La modernidad limita los instintos humanos. El ser humano contemporáneo poco se acerca a sus congéneres. La parafernalia actual, dotada de ruidos, ocupa porciones largas del día y le exige a la persona esfuerzos cotidianos para no alejarse de ella, esfuerzos que la distancian de sus pares.
La celeridad para enterrar es un ejemplo de la prisa de los tiempos actuales. Esa velocidad milita contra la dignidad del finado e impide iniciar el duelo como se debe: al lado del difunto, rodeado de seres queridos, con el tiempo necesario para facilitar la despedida.
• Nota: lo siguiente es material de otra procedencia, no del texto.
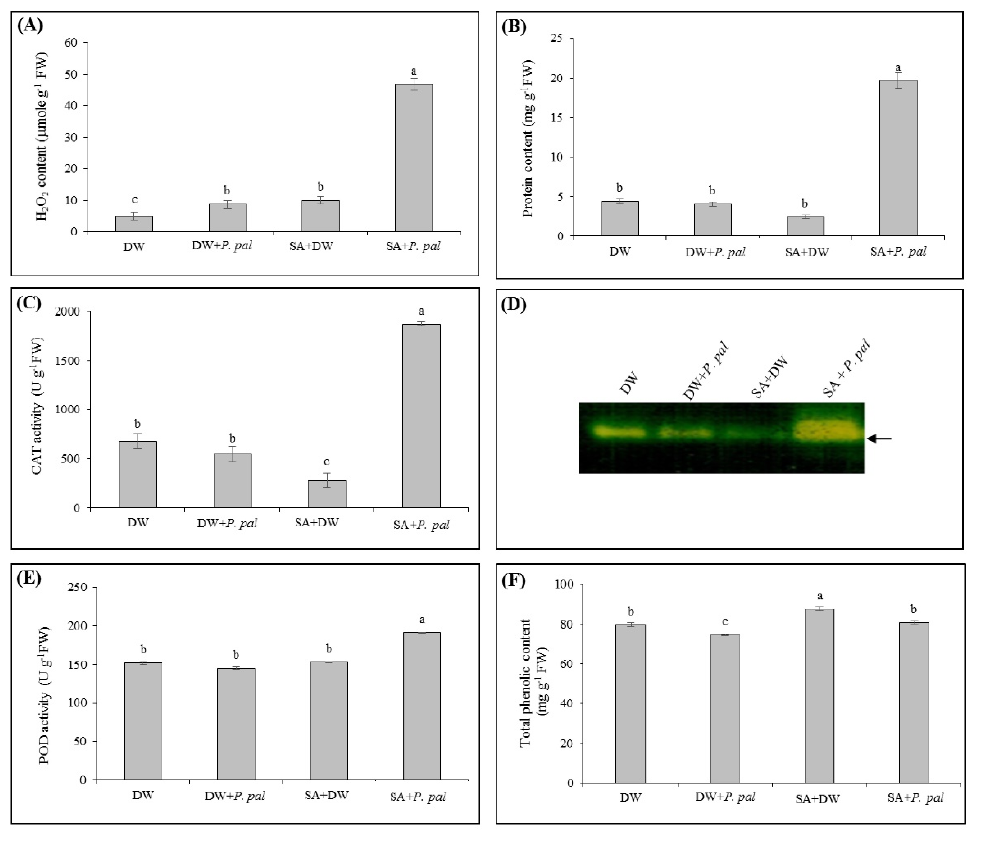
Figure 2. Effect of exogenous SA pretreatment on H 2 O 2 content, total protein content, CAT and POD activities and total phenolic content in rubber tree leaves after inoculation with P. palmivora ( P. pal ). The leaves of rubber tree seedlings were sprayed with either distilled water (DW) or 5 mM SA. After 1 day of the treatment, leaves were subsequently treated with either DW or P. palmivora zoospore suspensions at 1 × 10 5 zoospores mL − 1 . After 4 dpi, the leaf samples were collected for determining ( A ) H 2 O 2 content; ( B ) total protein content; ( C ) CAT activity; ( D ) CAT activity staining; ( E ) POD activity; and ( F ) total phenolic content. The columns and vertical bars represent mean ± standard errors (SE) of three independent replicates of 10 seedlings. Different letters represent significant differences, according to Tukey’s HSD test at p ≤ 0.05. Arrows indicate the position of CAT activity band.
La dignidad atañe tanto al cadáver como a sus personas cercanas.
Cuando fallece un ser querido y se tiene la suerte de estar a su lado mientras se apaga, sobre todo si durante el proceso final el enfermo estuvo consciente y sin dolores extremos, el duelo arranca cerca del apenas vivo. Interrumpir el duelo por medio de fármacos es erróneo.
El cuerpo caliente, después frío, las manos rojas, después blancas, las órbitas pobladas, después hundidas, los últimos estertores, luego el silencio, la cabeza erguida, después, en un segundo interminable, gacha, y, con suerte algunas palabras —“Sí, hijito”, “Adiós”—, es, aunque desgarrador, escenario adecuado para aceptar el final. Antaño, antes de que la medicina “esterilizase” la muerte, la mayoría fallecía en casa, arropado por el calor familiar. Junto a la cama del occiso el duelo empieza. El dolor sirve. Acompañar al difunto significa proporcionarle calidad al desenlace. Cada vez es menos frecuente decirle adiós al ser querido en su morada.
La muerte debería ser el culmen de la dignidad. No lo es. El final posibilita diversos espacios. No me refiero a legados culturales o económicos. Hablo de palabras, cariño, recuerdos. Otorgarle al occiso lugar y tiempo implica respetar su vida y honrar su muerte.
El cuerpo inerte puede propiciar desencuentros; es fuente de miedo y paradigma de las incapacidades del ser humano, entre ellas, acercarse, tocar, compartir. El cuerpo sin vida le recuerda a la persona su vulnerabilidad y lo confronta con sus propias tribulaciones para cavilar sobre la muerte. Esas fracturas retratan la ausencia de reflexión sobre el proceso final. El cadáver es motivo de ambivalencias: se honra, cuida y respeta, o se dispone de él con celeridad para alejar cualquier incomodidad.
En Los hermanos Karamazov, Dostoievski expone esa ambivalencia. En la novela, el cuerpo inerte del stáret Zosima emana un olor insoportable. Los monjes, reunidos frente al santo, se dividen: un grupo siente repulsión y se va: el cuerpo putrefacto los repele; la santidad de su vida queda en entredicho. El segundo grupo no se aleja y no emite juicios: no se trata de ética, se trata de asuntos humanos. Los stárets eran, en la antigua Rusia, guías espirituales en monasterios ortodoxos. Debido a su ascetismo y vida ejemplar eran venerados por clérigos y laicos. El hedor de Zosima dividió a los monjes: unos no dignificaron su muerte, otros lo acompañaron.
Zosima habita entre nosotros. Los hermanos Karamazov se publicó en 1880. La dicotomía planteada por Dostoievski es vigente. La modernidad y las tendencias médicas actuales no refuerzan la convivencia con el cadáver. Los significados del cuerpo sin vida y el peso de la sociedad y de los tiempos actuales impiden, a la mayoría de las personas, enaltecer al ser querido. Modificar el duelo es erróneo. Vivir la muerte es necesario.